◆ Détails du problème
Pouvez-vous recopier sans rien changer les lignes du matériel, en commençant par celle qui contient "text void Server::startListening()" et en terminant par celle qui contient "1241, 1152, 1267]", ces deux lignes comprises ?

───── Relevé

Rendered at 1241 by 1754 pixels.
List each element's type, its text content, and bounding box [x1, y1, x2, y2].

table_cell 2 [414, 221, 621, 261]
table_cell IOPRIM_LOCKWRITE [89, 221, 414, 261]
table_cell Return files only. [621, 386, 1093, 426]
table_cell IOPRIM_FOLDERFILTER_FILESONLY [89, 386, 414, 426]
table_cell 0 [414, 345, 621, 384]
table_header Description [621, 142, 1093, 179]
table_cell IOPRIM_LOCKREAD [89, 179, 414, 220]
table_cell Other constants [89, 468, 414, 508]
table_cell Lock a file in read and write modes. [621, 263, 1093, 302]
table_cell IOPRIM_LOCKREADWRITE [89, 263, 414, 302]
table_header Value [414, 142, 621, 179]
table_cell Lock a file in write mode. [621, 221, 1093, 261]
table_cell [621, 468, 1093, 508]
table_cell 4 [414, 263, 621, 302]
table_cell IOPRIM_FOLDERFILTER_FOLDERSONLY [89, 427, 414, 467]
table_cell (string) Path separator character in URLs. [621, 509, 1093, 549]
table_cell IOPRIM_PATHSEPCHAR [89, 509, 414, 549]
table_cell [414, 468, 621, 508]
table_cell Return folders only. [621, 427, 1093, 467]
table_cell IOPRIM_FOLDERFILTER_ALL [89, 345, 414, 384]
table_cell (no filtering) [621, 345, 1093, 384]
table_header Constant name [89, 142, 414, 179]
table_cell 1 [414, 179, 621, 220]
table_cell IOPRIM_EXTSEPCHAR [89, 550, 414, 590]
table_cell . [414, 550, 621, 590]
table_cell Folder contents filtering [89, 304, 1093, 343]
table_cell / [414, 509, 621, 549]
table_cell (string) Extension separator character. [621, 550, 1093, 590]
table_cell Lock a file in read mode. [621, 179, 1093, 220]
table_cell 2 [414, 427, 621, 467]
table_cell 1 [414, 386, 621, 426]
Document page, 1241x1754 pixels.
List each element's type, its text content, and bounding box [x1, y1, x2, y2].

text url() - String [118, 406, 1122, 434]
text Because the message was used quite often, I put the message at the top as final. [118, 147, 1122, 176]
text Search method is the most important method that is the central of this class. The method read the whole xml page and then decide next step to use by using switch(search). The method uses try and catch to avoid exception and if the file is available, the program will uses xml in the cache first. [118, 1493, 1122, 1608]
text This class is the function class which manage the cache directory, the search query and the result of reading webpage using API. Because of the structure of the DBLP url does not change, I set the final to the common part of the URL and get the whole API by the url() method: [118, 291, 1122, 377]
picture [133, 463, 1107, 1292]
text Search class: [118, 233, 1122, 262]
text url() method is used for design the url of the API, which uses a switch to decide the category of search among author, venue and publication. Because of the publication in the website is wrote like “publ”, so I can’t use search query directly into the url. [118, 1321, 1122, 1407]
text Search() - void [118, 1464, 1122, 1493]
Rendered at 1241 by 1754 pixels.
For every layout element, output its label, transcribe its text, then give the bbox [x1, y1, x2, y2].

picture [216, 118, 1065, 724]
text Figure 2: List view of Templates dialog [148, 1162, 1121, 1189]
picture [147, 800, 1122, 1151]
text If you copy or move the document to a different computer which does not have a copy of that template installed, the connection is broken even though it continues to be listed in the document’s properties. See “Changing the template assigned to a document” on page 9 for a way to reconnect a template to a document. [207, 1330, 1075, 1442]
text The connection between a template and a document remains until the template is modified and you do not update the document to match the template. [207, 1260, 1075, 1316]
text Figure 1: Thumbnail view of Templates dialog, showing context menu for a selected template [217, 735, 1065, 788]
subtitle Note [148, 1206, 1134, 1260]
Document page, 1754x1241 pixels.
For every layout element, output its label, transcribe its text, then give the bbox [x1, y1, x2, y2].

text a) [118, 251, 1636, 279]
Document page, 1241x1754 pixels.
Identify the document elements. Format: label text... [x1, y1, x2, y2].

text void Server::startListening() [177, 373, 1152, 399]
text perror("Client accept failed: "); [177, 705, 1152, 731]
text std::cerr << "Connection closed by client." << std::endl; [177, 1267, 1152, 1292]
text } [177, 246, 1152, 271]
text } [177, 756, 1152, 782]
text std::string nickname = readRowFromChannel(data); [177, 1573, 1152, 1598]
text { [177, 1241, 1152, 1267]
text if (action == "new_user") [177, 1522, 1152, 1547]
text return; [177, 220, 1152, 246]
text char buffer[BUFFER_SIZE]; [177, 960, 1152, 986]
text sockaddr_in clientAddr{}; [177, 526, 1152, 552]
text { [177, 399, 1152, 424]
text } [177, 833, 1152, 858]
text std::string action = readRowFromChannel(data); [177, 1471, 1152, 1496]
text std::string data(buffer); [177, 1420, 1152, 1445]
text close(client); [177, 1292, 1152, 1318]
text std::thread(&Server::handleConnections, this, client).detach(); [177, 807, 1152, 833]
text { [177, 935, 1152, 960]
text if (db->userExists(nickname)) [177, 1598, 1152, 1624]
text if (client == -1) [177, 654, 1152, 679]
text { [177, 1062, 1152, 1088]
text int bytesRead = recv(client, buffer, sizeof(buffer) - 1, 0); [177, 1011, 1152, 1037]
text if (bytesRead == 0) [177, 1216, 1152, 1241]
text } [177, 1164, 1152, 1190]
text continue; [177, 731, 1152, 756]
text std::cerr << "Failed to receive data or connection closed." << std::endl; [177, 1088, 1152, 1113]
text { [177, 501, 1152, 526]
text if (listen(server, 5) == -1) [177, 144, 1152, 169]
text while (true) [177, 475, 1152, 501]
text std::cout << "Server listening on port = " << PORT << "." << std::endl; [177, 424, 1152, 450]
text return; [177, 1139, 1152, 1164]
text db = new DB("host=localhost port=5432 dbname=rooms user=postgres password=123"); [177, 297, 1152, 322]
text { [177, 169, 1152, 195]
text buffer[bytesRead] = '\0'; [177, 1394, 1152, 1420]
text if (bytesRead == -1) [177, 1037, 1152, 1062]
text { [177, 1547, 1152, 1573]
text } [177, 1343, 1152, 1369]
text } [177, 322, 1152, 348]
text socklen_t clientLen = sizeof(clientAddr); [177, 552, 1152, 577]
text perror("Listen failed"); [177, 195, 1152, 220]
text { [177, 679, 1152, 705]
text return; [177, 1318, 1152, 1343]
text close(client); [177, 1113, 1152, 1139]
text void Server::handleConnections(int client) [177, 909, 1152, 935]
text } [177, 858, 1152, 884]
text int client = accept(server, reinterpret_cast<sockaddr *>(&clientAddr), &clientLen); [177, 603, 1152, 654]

──────────

◆ Résultat obtenu
text void Server::startListening() [177, 373, 1152, 399]
text perror("Client accept failed: "); [177, 705, 1152, 731]
text std::cerr << "Connection closed by client." << std::endl; [177, 1267, 1152, 1292]
text } [177, 246, 1152, 271]
text } [177, 756, 1152, 782]
text std::string nickname = readRowFromChannel(data); [177, 1573, 1152, 1598]
text { [177, 1241, 1152, 1267]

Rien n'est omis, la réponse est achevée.